BEGIN Page excerpt

As an initial step I would forget about pitch and use two fins on opposite sides to control rotation. Configure these fins to work in opposite directions and they will twist the rocket. With proper control gains this should be able to counteract spin without high speed actuation or sampling. This assumes that your rocket naturally spins at < 1 Hz and you can sample and actuate at >= 10 Hz or so.

Assuming that a successful rotation control was implemented, imagine using the other pair of fins to control only pitch. Configure these two fins to steer in the same direction. First control the rotation so that the pitch fins are perpendicular to the direction in which the pitch needs to change. Then use them to slowly push the nose in that direction.

Essentially the goal is to create two different decoupled modes of the rocket that are controllable and observable. Use the roll to make sure that the pitch is in the right direction and yaw isn't needed. With a three fin rocket the actuation and math would get a little more complex because the alpha/tilt of each fin would be the superposition of the needs of the two modes.

If one wanted to allow the rocket to rotate and still control it to a magic empty spot in the sky, then you have the full complexity of changing pitch and yaw actuation as the rocket rotates. Timing (phase shift you mentioned by @OverTheTop) and actuation bandwidth becomes critical. Start thinking about a 6 degree of freedom controller.

Does anyone know how to insert the official @reference to someone else?

Maybe someday.
 
This does in fact simplify the problem greatly. There is an effect that kicks in when the airframe is rotating that effectively provides a phase shift in where the control needs to be applied. In helicopters this can be up to around a 90 degree shift which really complicates the pitch/yaw control (think that controlling the blade pitch when abeam actually works on the pitch axis). Stopping the roll first eliminates that problem. In reality you can just start all controls up at once and the lower inertia about the roll axis means it stabilises quite quickly unless your control system is really badly wrong.
I agree that being able to correct for the rotation around the main axis does simplify the problem greatly.

But the problem with doing this is that the axial rotation isn't present to be measurable right off the rail. The forces causing rotation are somewhat in proportion to the rocket's velocity and with air resistance.

END Page excerpt
BEGIN Material provided

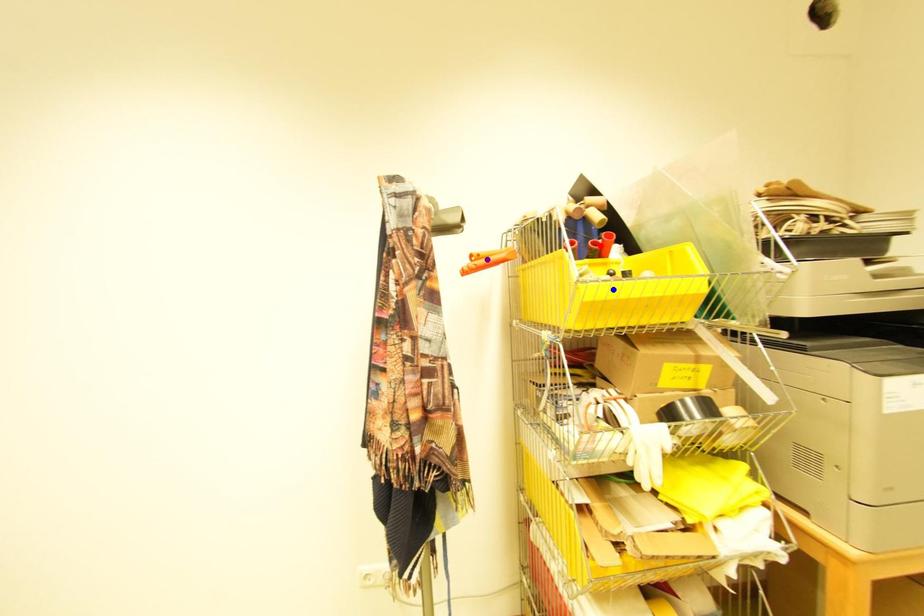
Order these from nearest to farthest:
red point, purple point, blue point

blue point, purple point, red point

END Material provided

Reproduce the passage of the rocket fin control discussion starting at "If one wanted" and ending at "Maybe someday.", word for word.

If one wanted to allow the rocket to rotate and still control it to a magic empty spot in the sky, then you have the full complexity of changing pitch and yaw actuation as the rocket rotates. Timing (phase shift you mentioned by @OverTheTop) and actuation bandwidth becomes critical. Start thinking about a 6 degree of freedom controller.

Does anyone know how to insert the official @reference to someone else?

Maybe someday.